The United States on Thursday saw more aggressive steps taken to limit the spread of the new coronavirus, with Broadway performances, Disneyland and other tourist spots shutting down and major sports leagues delaying or pausing their seasons.
With the number of infection cases topping 1,000 in the United States, President Donald Trump is also facing the prospect that he may have been infected. On Thursday, the Brazilian government said President Jair Bolsonaro's press secretary, who recently met Trump, has tested positive.
The White House quickly played down concerns that Trump may have been infected, saying that the president had "almost no interactions with the individual" and requires no testing.
Trump told reporters that he was "not concerned," although he acknowledged having dinner with the entire Brazilian delegation that accompanied Bolsonaro at the U.S. president's Mar-A-Lago resort in Florida earlier this month. "We did nothing very unusual. We sat next to each other for a period of time," Trump said.
The Brazilian official had posted online an image of himself standing next to Trump and U.S. Vice President Mike Pence.

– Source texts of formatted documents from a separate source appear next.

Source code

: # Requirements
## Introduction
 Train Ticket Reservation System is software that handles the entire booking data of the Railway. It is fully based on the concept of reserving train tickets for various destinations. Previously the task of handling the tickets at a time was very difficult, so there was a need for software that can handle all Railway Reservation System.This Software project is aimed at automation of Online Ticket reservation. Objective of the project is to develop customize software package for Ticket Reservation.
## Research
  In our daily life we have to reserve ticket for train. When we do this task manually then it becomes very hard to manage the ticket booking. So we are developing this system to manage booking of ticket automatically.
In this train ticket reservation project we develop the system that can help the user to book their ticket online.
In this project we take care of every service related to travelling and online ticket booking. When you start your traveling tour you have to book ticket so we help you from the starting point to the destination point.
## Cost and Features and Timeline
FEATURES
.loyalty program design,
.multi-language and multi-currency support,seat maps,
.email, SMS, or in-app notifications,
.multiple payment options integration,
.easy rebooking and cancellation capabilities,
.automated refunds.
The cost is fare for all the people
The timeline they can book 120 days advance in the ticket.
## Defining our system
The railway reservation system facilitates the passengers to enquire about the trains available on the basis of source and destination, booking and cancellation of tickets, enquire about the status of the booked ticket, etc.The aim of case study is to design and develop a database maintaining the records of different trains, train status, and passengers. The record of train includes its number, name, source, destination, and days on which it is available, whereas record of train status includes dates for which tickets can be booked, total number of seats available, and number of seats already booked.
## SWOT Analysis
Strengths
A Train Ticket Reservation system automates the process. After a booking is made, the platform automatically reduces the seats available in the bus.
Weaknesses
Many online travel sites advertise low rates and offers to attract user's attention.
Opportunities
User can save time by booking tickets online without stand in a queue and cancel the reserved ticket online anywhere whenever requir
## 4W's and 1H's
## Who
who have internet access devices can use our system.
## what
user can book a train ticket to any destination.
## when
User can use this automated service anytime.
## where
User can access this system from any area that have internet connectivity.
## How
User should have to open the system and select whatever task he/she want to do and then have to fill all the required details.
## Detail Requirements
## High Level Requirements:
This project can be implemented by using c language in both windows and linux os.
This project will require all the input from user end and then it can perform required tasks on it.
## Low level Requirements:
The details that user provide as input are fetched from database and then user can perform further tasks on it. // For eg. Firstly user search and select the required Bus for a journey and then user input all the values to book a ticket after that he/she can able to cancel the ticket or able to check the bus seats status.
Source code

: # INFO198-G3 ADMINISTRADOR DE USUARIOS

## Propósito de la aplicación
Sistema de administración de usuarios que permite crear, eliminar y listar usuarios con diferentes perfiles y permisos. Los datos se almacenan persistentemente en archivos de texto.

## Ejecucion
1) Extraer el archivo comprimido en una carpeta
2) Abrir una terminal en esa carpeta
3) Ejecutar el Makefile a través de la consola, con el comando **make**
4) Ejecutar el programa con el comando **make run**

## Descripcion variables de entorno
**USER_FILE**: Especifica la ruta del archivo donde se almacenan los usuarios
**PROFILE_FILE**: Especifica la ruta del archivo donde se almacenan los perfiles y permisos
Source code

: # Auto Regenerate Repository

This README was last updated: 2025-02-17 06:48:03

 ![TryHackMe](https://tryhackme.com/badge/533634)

The official developed flu-like symptoms and tested positive for the virus after returning to Brazil.
With the World Health Organization calling the disease a pandemic and the United States enhancing its travel restrictions against hard-hit nations, people in the country are being largely encouraged to stay away from crowds and limit their social interaction.
The Broadway League said Thursday that theater performances will be suspended through April 12. The Metropolitan Museum of Art in New York City is also shutting down for the time being, while the U.N. headquarters in the city has been closed to the public and guided tours have been suspended from Wednesday to the end of March.
Disneyland and Disney California Adventure theme parks in California will be closed from Saturday through the end of the month, the operator said.
Major sports events that would be affected include Major League Baseball, which decided to suspend spring training games and to delay the start of the 2020 regular season by at least two weeks due to the "national emergency" created by the epidemic.
The National Basketball Association has already decided to suspend games after Rudy Gobert, a French player from the Utah Jazz franchise, and later his teammate Donovan Mitchell tested positive for the virus.
In Washington, the U.S. Capitol, as well as House of Representatives and Senate office buildings, are temporarily closing to the general public until April 1, according to Congress.
The move came as a Washington staff member for a senator was reportedly found to have tested positive, in what is believed to be the first known infection of a congressional worker.
More international gatherings are switching to virtual format, with the Treasury Department saying Thursday that the April meeting of finance chiefs from the Group of Seven industrialized countries will be a videoconference instead of an in-person gathering in Philadelphia.
Diplomatic sources said they are considering postponing a U.N. conference to review the operation of the Nuclear Non-Proliferation Treaty, scheduled to start from late April. The conference is held every five years at the U.N. headquarters.
As of Thursday, more than 1,200 people in over 40 of the country's 50 states and the U.S. capital have tested positive for the virus, according to the Centers for Disease Control and Prevention. More than 35 patients with the virus have died, it said.